13.5.09

Un señor, regordete él, pelado de a tramos, corría medio desesperado por la calle céntrica llena de gente céntrica y vendedores de toda clase (de garrapiñada, de medias baratas, de ideas usadas, de pedazos de supuestas necesidades, etc). Buscaba con pequeños ojitos negros, rápidos, hasta que encontró, a la vuelta de la esquina, el objetivo de sus padecimientos.
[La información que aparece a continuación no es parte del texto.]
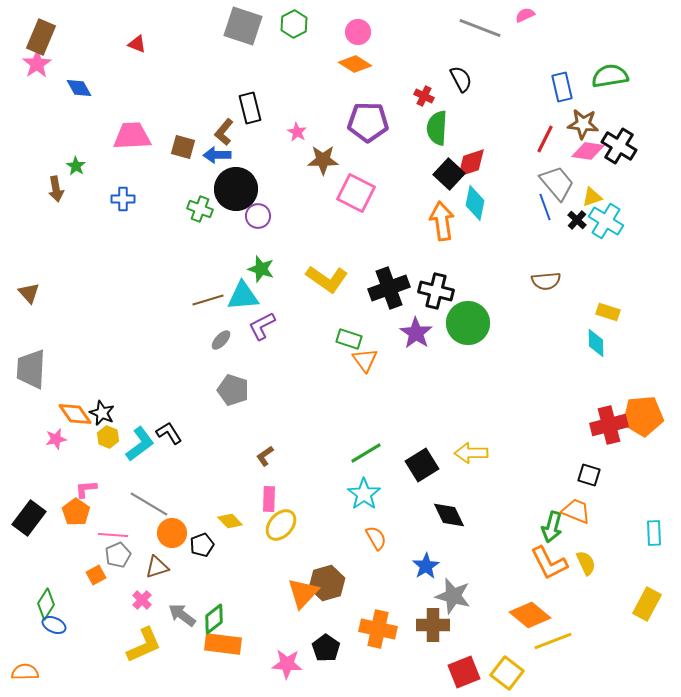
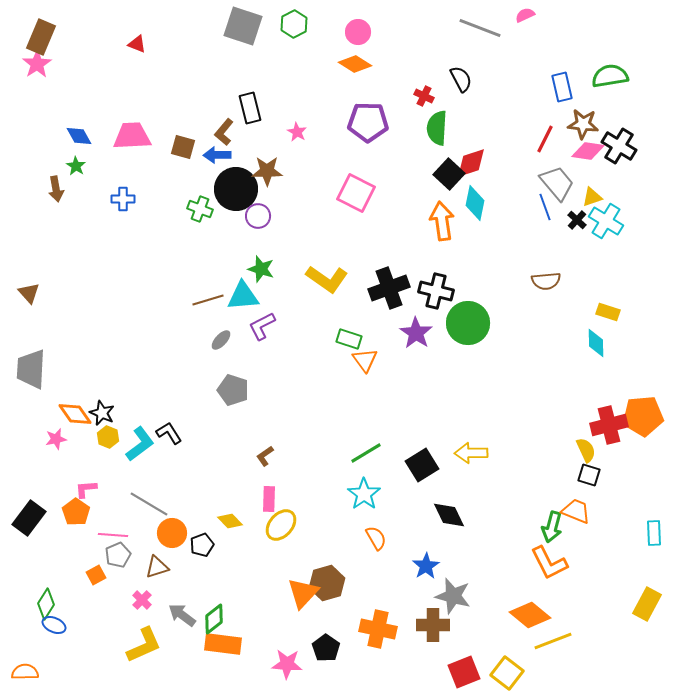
blue diamond at (79, 88): moved 48 px down
brown star at (323, 160): moved 56 px left, 11 px down
yellow semicircle at (586, 563): moved 113 px up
- ¡Señor! Al fin lo encuentro. ¡Necesito que me ayude!
- Diga usted.
- ¡Necesito que me cambie mi Dios!
- ¿Que le...? ¿Cómo le voy a cambiar su Dios?
- ¡Sí sí! Así como le digo. No me sirve, no sé que pasó. Lo compré mal se ve.
- ¿Pero no estuvo usted ayer como una hora eligiéndolo? ¿No le mostré el catálogo y se lo expliqué con paciencia de maestra de niños inquietos?
- Sí, sí... todo eso. Pero no me sirve, me di cuenta que no me sirve. ¡Pero vamos hombre! ¿A quién le va a servir?
- Aaaah... eso le quise decir cuando le comenté que lo tenía desde siempre, que nadie lo había querido llevar hasta ahora. Pero no entendió, se ve.
- No, no... pensé... pensé que si iba en contra de todos, si elegía algo distinto, iba a encontrar la respuesta. No se puede decir que la gente esté en lo cierto... todos están tan desconformes...
- Igual que usted...
- Ah, pero lo mío es distinto. Usted no entiende... no entiende. Mi Dios, el que elegí ayer, no sirve de nada. Mi Dios no decidió mi suerte, no me permite equivocarme para que aprenda, no tiene las riendas de mi destino. Mi Dios me creó y me dejó ser lo que yo mismo haga de mí. Mi Dios es un creador pero no un dueño, un ser superior pero no una imagen de castigo si no hago todo bien. ¿Entiende? Si algo me pasa, algo malo, no es su culpa. Si me equivoco tantas veces como para cuestionar mi buena naturaleza, jamás podré decir que Dios así lo quiso. El Dios que usted me vendió no quiere para mí nada más que la libertad de ser un mortal que cree su propia historia. Y es demasiado para mí, señor. Estoy sobrepasado de culpas, de dilemas, de cuestiones que nadie más que yo va a resolver. Entonces... dígame usted, ¿para qué quiero un Dios? Se lo devuelvo. Por favor...
- Lamento decir que no acepto devoluciones. Podríamos ver qué me queda y le hago un cambio. Pero tome en cuenta que yo nunca le dije que podíamos hacer esto. Lo hago de buena onda.
- Está bien, está bien... mil disculpas. Realmente no sabía en qué me metía. Dígame qué le queda...
- A ver... sí, acá tengo uno de los más pedidos. Es el único que me queda. Es el Dios de las señoras puras y de algunos de esos sanguinarios excusados en la noble causa del Señor. Un Dios de esos a los que uno les puede echar la culpa, esconderse bajo su toga y lloriquear que el destino es tan tan cruel.
- ¡Ese! Quiero ese. Aquí tiene el que me vendió. ¿Está seguro que es diferente, no?
- Totalmente. Con éste tiene asegurado que su condición de ser humano pensante y autónomo no es más que un pretexto de existencia. Su historia, su destino y sus errores están bien resguardados en la voluntad divina. Que lo disfrute.
- Gracias. ¡Gracias! No sabe cuánto se lo agradezco. El otro me estaba matando, realmente. Muchas gracias. Nos vemos.
- Buenas tardes.

Y Dios se guardó su versión recién despreciada en la carpeta marrón, se la calzó debajo del brazo y arrancó a caminar calle abajo, riéndose bajito.